Insomma, a scrivere una Cronologia c’è di che riflettere. È una scrittura-soglia che apre diverse piste. Per il momento mi limiterò ai seguenti punti:

  1. Il rapporto con mio padre
  2. Fascismo e consenso
  3. La mitologia dell’individuo
  4. Il privilegio della scrittura
  5. La biografia di molti giovani oggi.

5.- Se nella Cronologia si calcola lo spazio dedicato al periodo 1914-1953 e 1953-1991, si nota che il primo è molto più ampio del secondo. In breve, dedico meno parole e pensieri al tempo vissuto insieme. So di più e scrivo di meno, so di meno e scrivo di più.
È vero che una persona è sempre una montagna da scalare e in certe zone proprio non si riesce a salire. Ma quasi quarant’anni sono sufficienti per poter dire qualcosa di sensato su una persona. Io non ho avuto problemi sostanziali con mio padre perché ho accettato (e accetto) fino in fondo alcuni suoi valori sostenuti nel tempo vissuto insieme: l’importanza dell’istruzione, il lavoro svolto bene e onestamente, l’eguaglianza tra le persone, la lotta per il comunismo e per una società migliore, ecc.
Penso di non aver dedicato molto tempo alla conoscenza della storia della sua vita prima del matrimonio con mia madre (dicembre 1947) per una serie di ragioni elencate in una recensione al libro di Giuseppe Antolino, un mio compagno di scuola (qui), che, invece, sapeva tutto o quasi tutto di suo padre.

• • • • • • •

**Requisiti del compito:** Prosegui il testo sulla Cronologia e sul padre dopo la sua ultima frase.

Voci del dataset
• • • • • • •

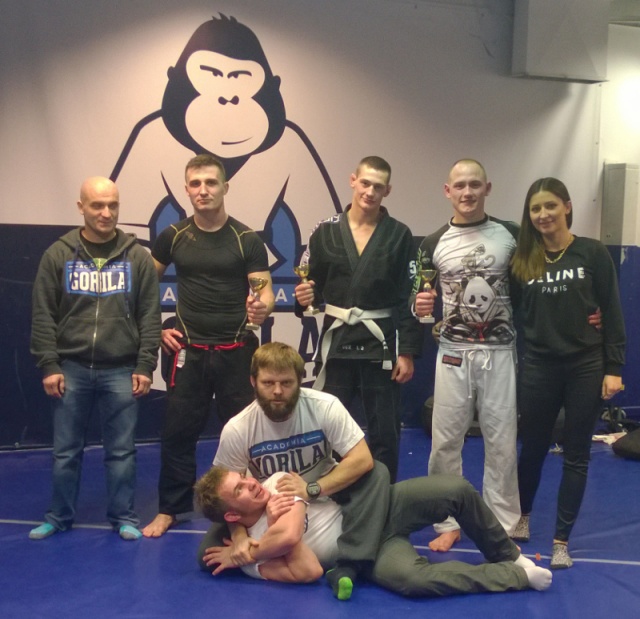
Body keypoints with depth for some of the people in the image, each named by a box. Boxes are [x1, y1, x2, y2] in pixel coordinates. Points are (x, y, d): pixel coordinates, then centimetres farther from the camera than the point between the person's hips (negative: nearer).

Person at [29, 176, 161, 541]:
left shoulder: (138, 257, 2)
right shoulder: (59, 255, 2)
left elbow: (150, 316, 1)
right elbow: (44, 316, 2)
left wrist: (145, 366, -4)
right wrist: (48, 365, -4)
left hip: (121, 371, 0)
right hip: (72, 369, 1)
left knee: (121, 451, 7)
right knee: (66, 451, 10)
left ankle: (124, 517, 21)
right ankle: (60, 517, 26)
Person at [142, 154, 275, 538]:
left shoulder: (246, 240, -5)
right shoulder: (174, 236, 2)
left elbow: (266, 292, -8)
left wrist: (261, 310, -31)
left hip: (236, 351, -2)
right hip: (189, 351, 2)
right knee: (178, 431, 6)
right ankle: (171, 509, 20)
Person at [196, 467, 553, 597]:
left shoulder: (277, 483, 0)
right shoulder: (253, 553, -5)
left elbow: (290, 533, -18)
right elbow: (309, 572, -20)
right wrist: (257, 539, -19)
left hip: (376, 505, 3)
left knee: (456, 490, -20)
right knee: (412, 578, -36)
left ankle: (509, 557, 7)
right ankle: (516, 575, -16)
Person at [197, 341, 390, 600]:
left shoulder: (325, 407, -23)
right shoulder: (237, 429, -20)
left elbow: (362, 460, -25)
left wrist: (312, 489, -32)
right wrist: (239, 535, -28)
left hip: (325, 494, 0)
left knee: (377, 473, -28)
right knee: (209, 554, -18)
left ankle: (348, 565, -31)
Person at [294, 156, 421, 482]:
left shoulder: (399, 236, -1)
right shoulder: (326, 232, 2)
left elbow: (408, 298, -3)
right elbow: (313, 286, 5)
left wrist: (407, 351, -8)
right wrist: (305, 297, -18)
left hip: (381, 345, -1)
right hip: (337, 343, 1)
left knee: (385, 435, 8)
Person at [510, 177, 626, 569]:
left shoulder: (593, 253, -5)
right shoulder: (523, 258, 0)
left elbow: (612, 314, -3)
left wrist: (614, 368, -7)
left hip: (586, 367, -1)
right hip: (539, 367, 2)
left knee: (576, 455, 7)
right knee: (532, 448, 14)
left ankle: (562, 541, 19)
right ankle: (522, 516, 38)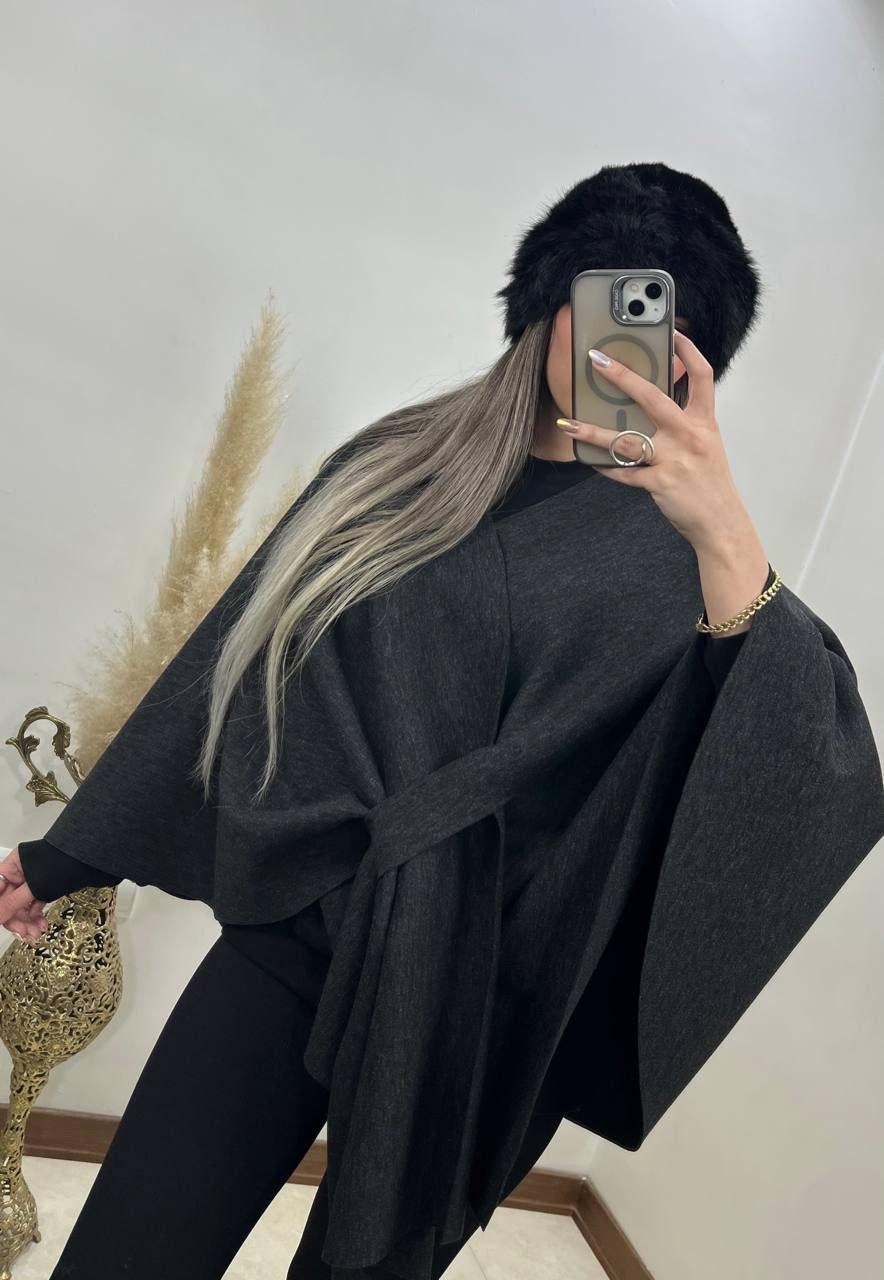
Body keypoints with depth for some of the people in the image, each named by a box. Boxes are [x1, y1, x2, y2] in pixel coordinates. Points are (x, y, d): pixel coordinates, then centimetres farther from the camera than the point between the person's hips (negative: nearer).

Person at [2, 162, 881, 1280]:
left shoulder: (675, 550, -5)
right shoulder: (399, 464, 3)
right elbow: (243, 654, 7)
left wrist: (726, 535, -35)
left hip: (476, 995, -2)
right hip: (293, 931, 3)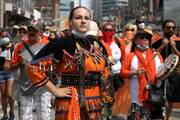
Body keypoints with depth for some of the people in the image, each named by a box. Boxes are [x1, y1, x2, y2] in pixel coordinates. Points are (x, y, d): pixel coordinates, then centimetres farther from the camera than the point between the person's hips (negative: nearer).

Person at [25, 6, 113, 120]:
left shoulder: (97, 44, 7)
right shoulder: (62, 44, -10)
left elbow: (105, 72, 20)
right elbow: (34, 67, -14)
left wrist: (104, 98, 14)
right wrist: (55, 90, -12)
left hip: (95, 105, 6)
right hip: (70, 106, -6)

• • • • • • •

**Risposta al compito:**
Scrissi: «Insomma, leggendo il libro del mio compagno, ho scoperto di conoscere pochissimo quel periodo di vita di mio padre. Perché? Bella domanda. Forse perché, educato alla politica con le manifestazioni antimperialiste della guerra Usa nel Vietnam, non amavo (e non amo) questo passato colonialista del nostro Paese. “Italiani brava gente”?… Smettiamola! Poi proprio in quegli anni si scopriva che i nostri avieri avevano ripetutamente irrorato d’iprite (e altri gas) quelle popolazioni. Forse perché preferivo il padre ribelle, comunista e occupatore di terre irpine del dopoguerra a quello “civilizzatore”, fascista e a caccia del “posto al sole” nelle terre etiopi. Fra le mie scelte e quelle sue degli anni Cinquanta coglievo maggiori elementi di continuità. O forse perché abbandonare una donna e un figlio, anche se si è costretti, non mi sembrava un motivo d’orgoglio. O forse perché la perdita della primogenitura rappresentava una ferita inconscia da rimuovere. O perché mio padre non era un grande narratore ed io ero un distratto e pessimo uditore…».
Diciamo pure che ho operato una rimozione. Ho fatto male, perché proprio la sua storia di vita evidenzia a chiare lettere la politica fallimentare del regime fascista.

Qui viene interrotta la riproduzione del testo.